Rewrite each of the records below, changing "The reading is" to "The displayed value is" wherever it occurs and keeping everything else the same. Omit the pictures from your version.

Measuring device readout data:
____________
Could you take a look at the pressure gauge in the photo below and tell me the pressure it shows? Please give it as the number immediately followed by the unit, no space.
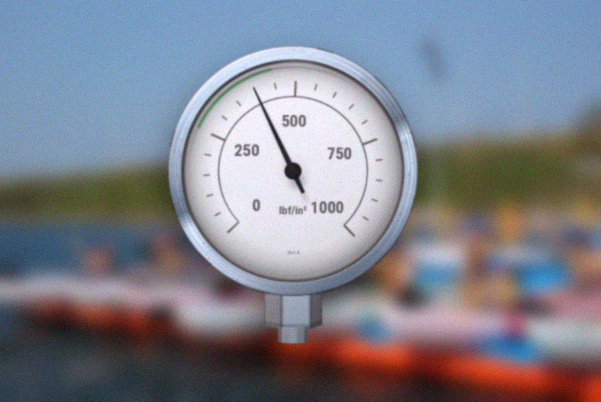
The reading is 400psi
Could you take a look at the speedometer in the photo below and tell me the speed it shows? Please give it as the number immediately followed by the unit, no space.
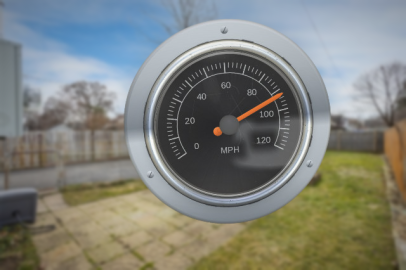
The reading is 92mph
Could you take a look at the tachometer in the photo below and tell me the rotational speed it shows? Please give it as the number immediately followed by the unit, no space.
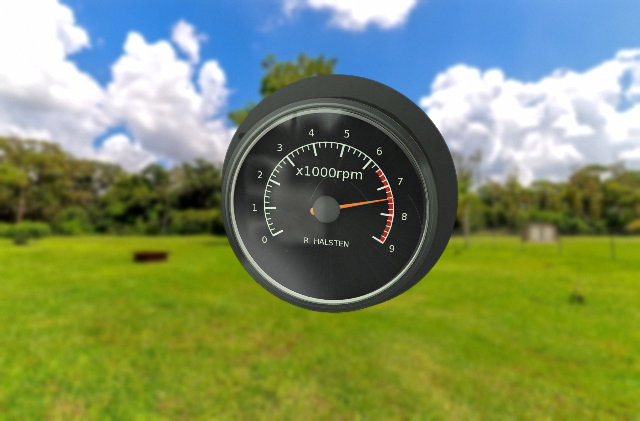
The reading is 7400rpm
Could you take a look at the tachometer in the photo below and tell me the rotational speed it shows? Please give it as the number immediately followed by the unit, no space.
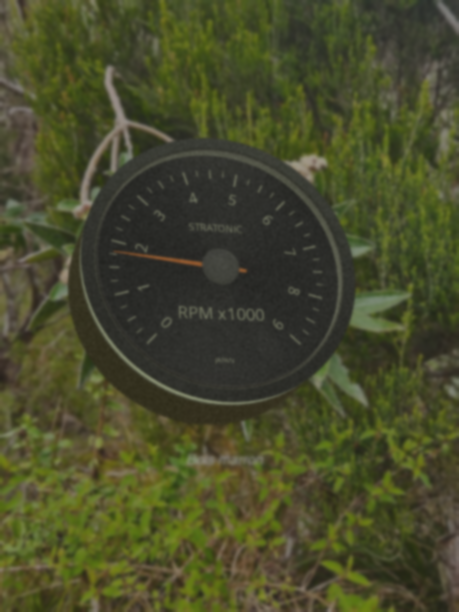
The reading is 1750rpm
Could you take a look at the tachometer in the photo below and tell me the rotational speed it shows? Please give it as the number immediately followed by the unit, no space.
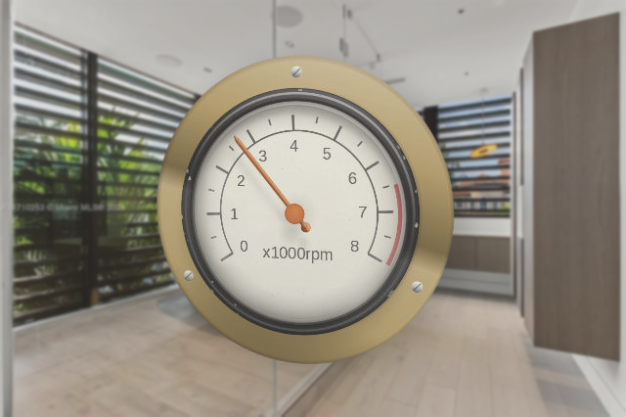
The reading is 2750rpm
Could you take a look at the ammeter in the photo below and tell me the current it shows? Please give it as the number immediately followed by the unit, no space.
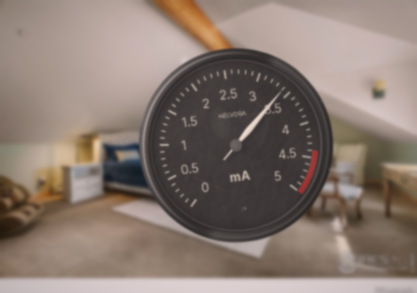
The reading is 3.4mA
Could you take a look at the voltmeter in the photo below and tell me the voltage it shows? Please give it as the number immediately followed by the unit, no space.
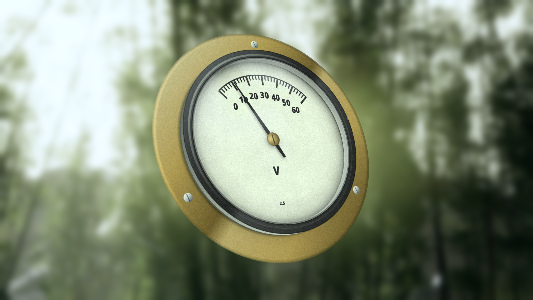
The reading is 10V
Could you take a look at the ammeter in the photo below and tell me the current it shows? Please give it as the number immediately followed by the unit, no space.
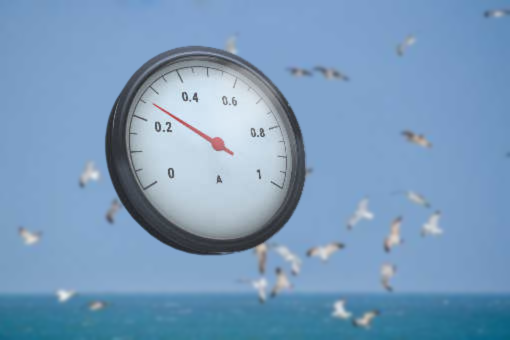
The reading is 0.25A
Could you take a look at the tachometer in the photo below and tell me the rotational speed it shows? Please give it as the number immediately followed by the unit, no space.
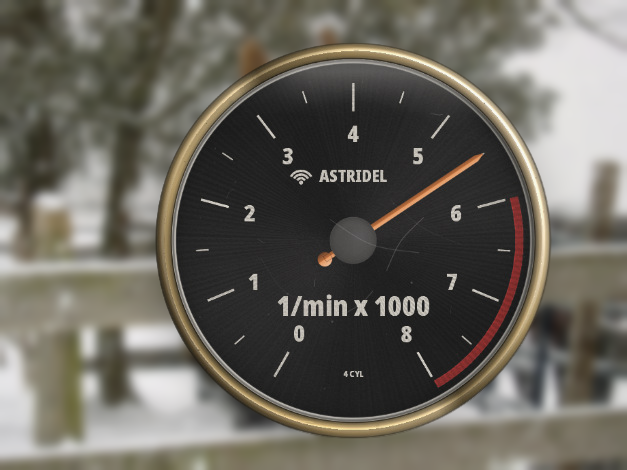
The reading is 5500rpm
____________
ANSWER FOR THE TASK:
Could you take a look at the pressure gauge in the photo below and tell me the pressure it shows? Please give it as the number immediately followed by the unit, no space.
The displayed value is 400psi
Could you take a look at the speedometer in the photo below and tell me the speed it shows? Please give it as the number immediately followed by the unit, no space.
The displayed value is 92mph
Could you take a look at the tachometer in the photo below and tell me the rotational speed it shows? Please give it as the number immediately followed by the unit, no space.
The displayed value is 7400rpm
Could you take a look at the tachometer in the photo below and tell me the rotational speed it shows? Please give it as the number immediately followed by the unit, no space.
The displayed value is 1750rpm
Could you take a look at the tachometer in the photo below and tell me the rotational speed it shows? Please give it as the number immediately followed by the unit, no space.
The displayed value is 2750rpm
Could you take a look at the ammeter in the photo below and tell me the current it shows? Please give it as the number immediately followed by the unit, no space.
The displayed value is 3.4mA
Could you take a look at the voltmeter in the photo below and tell me the voltage it shows? Please give it as the number immediately followed by the unit, no space.
The displayed value is 10V
Could you take a look at the ammeter in the photo below and tell me the current it shows? Please give it as the number immediately followed by the unit, no space.
The displayed value is 0.25A
Could you take a look at the tachometer in the photo below and tell me the rotational speed it shows? Please give it as the number immediately followed by the unit, no space.
The displayed value is 5500rpm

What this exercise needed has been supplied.